All five risk factors analyzed were univariate predictors for mortality. However, there was a significant interaction between family history of sudden death and syncope. In the absence of the other factor, each of these factors was associated with a relative risk of less than one. When they were combined however, the univariate risk for the combined factor of family history of sudden death and syncope was 8.2. Multivariate survival analysis was also performed. The multivariate sudden death risk ratios for the four risk factors were: 1.8 for an abnormal exercise blood pressure response, 5.3 for a family history of sudden death and syncope, 1.9 for nonsustained ventricular tachycardia, and 2.9 for left ventricular wall thickness greater than 30 mm. When family history of sudden death and syncope were considered as a single risk factor, 203 (55%) patients had no risk factors. One, two, and three risk factors were seen in 122 (33%), 36 (10%), and 7 (2%) patients, respectively. No patient had four risk factors. If a patient had no risk factor, the estimated six-year survival rate without sudden death was 95%. The survival estimates for patients with one, two, and three risk factors were 93%, 82%, and 36%. Thus, the 43 patients with two or three risk factors had a relative risk of 5.6 for sudden death compared to the 325 patients with zero or one risk factor.

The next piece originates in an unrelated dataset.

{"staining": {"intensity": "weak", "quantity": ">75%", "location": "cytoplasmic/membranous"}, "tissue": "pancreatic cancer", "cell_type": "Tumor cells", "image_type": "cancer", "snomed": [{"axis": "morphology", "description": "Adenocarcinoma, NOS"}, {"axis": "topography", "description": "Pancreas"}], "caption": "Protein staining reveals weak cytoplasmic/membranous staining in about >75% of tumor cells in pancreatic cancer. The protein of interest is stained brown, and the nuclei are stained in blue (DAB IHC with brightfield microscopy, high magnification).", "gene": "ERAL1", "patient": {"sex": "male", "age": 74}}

Elliott et al conclude that analysis of five easily measurable variables can effectively predict sudden death in patients with hypertrophic cardiomyopathy. The presence of two or more risk factors was associated with a 4-5% estimated annual sudden death risk. Therefore, patients with multiple risk factors may have a sudden death probability high enough to justify prophylactic therapy. Recommendations about the most appropriate prophylactic therapy, amiodarone, or implantable defibrillators, cannot be made from this study.
Comment by John P. DiMarco, MD, PhD
In this paper, Elliott et al describe easily identifiable clinical variables for sudden death in a large group of patients with hypertrophic cardiomyopathy. They identified a subgroup of 12% of the patients with two or more risk factors who had an annual sudden death risk of about 5%. Patients with none or only one risk factor had a much lower risk of sudden death.

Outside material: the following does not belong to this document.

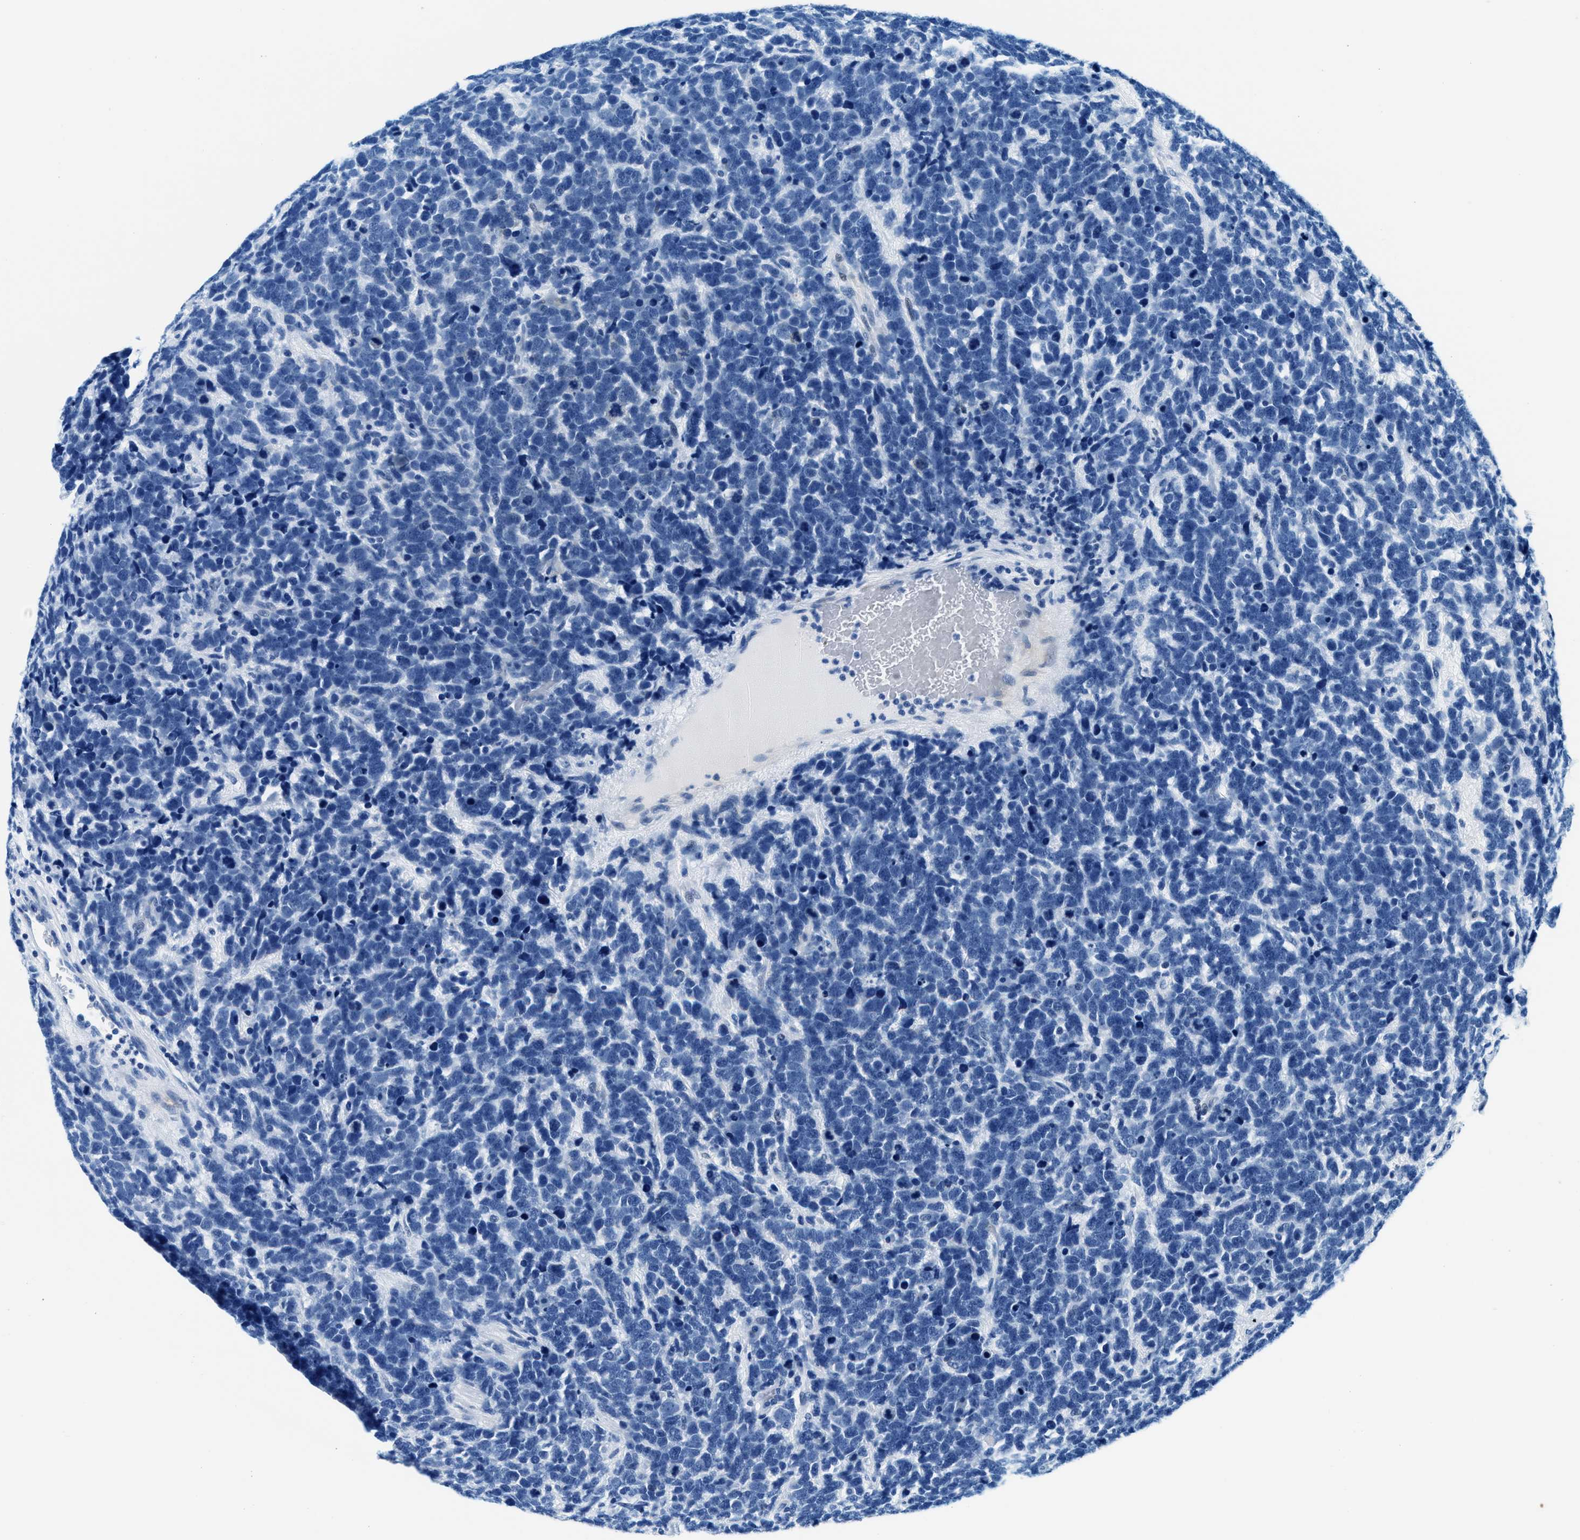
{"staining": {"intensity": "negative", "quantity": "none", "location": "none"}, "tissue": "urothelial cancer", "cell_type": "Tumor cells", "image_type": "cancer", "snomed": [{"axis": "morphology", "description": "Urothelial carcinoma, High grade"}, {"axis": "topography", "description": "Urinary bladder"}], "caption": "Immunohistochemical staining of urothelial cancer exhibits no significant staining in tumor cells.", "gene": "VPS53", "patient": {"sex": "female", "age": 82}}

Patients with hypertrophic cardiomyopathy are often difficult to manage. Even in the absence of significant hemodynamic symptoms, sudden death may occur. It is particularly tragic that sudden death is more common in young individuals who may have few other symptoms. Among prophylactic therapies, only amiodarone and defibrillator implantation are thought to be effective. Unfortunately, the value of invasive studies including electrophysiologic testing and hemodynamic measurements for predicting sudden death has been controversial and an easy method to identify a group that justifies these interventions has not been widely accepted. Elliot et al describe a fairly simple system to identify a group with a 5% annual sudden death risk and this value approaches the level at which the hazards and costs of possible prophylactic therapy would be acceptable.

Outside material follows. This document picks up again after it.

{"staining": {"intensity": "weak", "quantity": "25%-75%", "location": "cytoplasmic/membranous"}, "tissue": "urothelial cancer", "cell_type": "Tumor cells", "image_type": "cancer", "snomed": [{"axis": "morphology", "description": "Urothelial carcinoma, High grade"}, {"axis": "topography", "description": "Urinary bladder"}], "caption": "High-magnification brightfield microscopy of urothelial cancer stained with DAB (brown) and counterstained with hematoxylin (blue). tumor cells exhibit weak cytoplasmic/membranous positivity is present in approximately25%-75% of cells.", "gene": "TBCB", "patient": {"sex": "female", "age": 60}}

A major limitation of this study is the fact that about half of all the patients seen with hypertrophic cardiomyopathy at Elliott et al’s institution were excluded for one reason or another. Many of these were excluded because of age or a history of amiodarone use. However, the data should apply to patients seen for initial diagnostic evaluation by clinical cardiologists. Data such as these could be used to initiate a comparative trial of interventions to prevent sudden death.